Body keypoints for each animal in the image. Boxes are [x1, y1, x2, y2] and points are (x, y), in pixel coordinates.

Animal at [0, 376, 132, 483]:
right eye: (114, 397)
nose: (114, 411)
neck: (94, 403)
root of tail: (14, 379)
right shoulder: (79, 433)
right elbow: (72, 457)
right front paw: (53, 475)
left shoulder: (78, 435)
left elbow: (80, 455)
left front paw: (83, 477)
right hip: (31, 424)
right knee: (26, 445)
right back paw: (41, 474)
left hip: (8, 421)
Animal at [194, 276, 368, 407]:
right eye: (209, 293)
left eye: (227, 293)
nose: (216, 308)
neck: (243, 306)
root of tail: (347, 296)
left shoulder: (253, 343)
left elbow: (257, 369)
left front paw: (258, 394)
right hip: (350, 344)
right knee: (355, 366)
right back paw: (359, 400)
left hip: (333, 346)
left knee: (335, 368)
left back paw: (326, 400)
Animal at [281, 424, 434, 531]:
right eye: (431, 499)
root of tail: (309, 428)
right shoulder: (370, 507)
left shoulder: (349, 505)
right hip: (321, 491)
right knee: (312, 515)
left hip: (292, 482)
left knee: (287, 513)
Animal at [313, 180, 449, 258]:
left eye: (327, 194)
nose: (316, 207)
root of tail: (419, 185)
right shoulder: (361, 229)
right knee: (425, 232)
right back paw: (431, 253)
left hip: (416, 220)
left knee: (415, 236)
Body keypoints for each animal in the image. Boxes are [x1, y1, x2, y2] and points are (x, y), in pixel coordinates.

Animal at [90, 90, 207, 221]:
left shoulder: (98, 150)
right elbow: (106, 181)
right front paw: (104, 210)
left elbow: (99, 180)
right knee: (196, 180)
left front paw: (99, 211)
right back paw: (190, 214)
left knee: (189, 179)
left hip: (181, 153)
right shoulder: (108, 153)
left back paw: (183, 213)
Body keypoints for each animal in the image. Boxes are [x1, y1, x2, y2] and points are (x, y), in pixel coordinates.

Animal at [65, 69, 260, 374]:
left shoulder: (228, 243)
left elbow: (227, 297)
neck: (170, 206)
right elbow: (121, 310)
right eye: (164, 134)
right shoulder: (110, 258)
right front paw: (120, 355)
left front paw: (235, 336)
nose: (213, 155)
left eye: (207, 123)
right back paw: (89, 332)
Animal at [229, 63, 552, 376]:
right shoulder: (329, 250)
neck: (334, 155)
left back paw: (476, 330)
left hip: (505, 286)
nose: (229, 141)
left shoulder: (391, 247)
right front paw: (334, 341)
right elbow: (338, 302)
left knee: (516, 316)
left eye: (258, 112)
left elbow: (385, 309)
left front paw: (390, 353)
════════════════════
EXERCISE. Your answer should be the lines of the listing above between the line holding "left elbow: (257, 369)" and the line holding "root of tail: (309, 428)", inclusive, restated word for word and alone.

RESPONSE BELOW.
left elbow: (257, 369)
left front paw: (258, 394)
right hip: (350, 344)
right knee: (355, 366)
right back paw: (359, 400)
left hip: (333, 346)
left knee: (335, 368)
left back paw: (326, 400)
Animal at [281, 424, 434, 531]:
right eye: (431, 499)
root of tail: (309, 428)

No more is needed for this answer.